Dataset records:
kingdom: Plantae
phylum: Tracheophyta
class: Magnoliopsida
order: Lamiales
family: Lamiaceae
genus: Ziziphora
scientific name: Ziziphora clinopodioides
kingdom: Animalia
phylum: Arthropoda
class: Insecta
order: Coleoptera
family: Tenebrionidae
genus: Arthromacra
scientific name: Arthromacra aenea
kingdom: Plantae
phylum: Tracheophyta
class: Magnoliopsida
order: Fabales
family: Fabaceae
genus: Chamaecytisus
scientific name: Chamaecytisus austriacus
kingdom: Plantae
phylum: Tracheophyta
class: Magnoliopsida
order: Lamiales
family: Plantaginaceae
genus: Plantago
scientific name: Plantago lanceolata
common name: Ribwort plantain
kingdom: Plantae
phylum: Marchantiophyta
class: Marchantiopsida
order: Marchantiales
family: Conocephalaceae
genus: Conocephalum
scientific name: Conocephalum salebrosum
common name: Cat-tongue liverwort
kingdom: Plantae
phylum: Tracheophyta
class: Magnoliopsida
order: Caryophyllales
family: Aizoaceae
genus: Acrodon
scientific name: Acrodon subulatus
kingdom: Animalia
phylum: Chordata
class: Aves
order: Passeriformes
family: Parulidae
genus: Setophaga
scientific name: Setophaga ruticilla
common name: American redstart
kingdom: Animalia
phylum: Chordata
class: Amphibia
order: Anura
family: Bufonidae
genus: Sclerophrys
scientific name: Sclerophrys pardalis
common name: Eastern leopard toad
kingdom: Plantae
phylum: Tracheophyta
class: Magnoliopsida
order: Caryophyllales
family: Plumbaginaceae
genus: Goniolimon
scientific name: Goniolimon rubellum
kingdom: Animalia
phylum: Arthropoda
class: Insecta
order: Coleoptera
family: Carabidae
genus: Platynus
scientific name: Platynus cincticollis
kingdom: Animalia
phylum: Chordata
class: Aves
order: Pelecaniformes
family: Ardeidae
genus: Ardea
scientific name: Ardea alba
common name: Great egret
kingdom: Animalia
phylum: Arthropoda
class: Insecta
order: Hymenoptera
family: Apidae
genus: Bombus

Goal:
Please retype the lines of the records from the line with "scientific name: Acrodon subulatus" up to and including the line with "order: Anura", without any changes.

Complete answer:
scientific name: Acrodon subulatus
kingdom: Animalia
phylum: Chordata
class: Aves
order: Passeriformes
family: Parulidae
genus: Setophaga
scientific name: Setophaga ruticilla
common name: American redstart
kingdom: Animalia
phylum: Chordata
class: Amphibia
order: Anura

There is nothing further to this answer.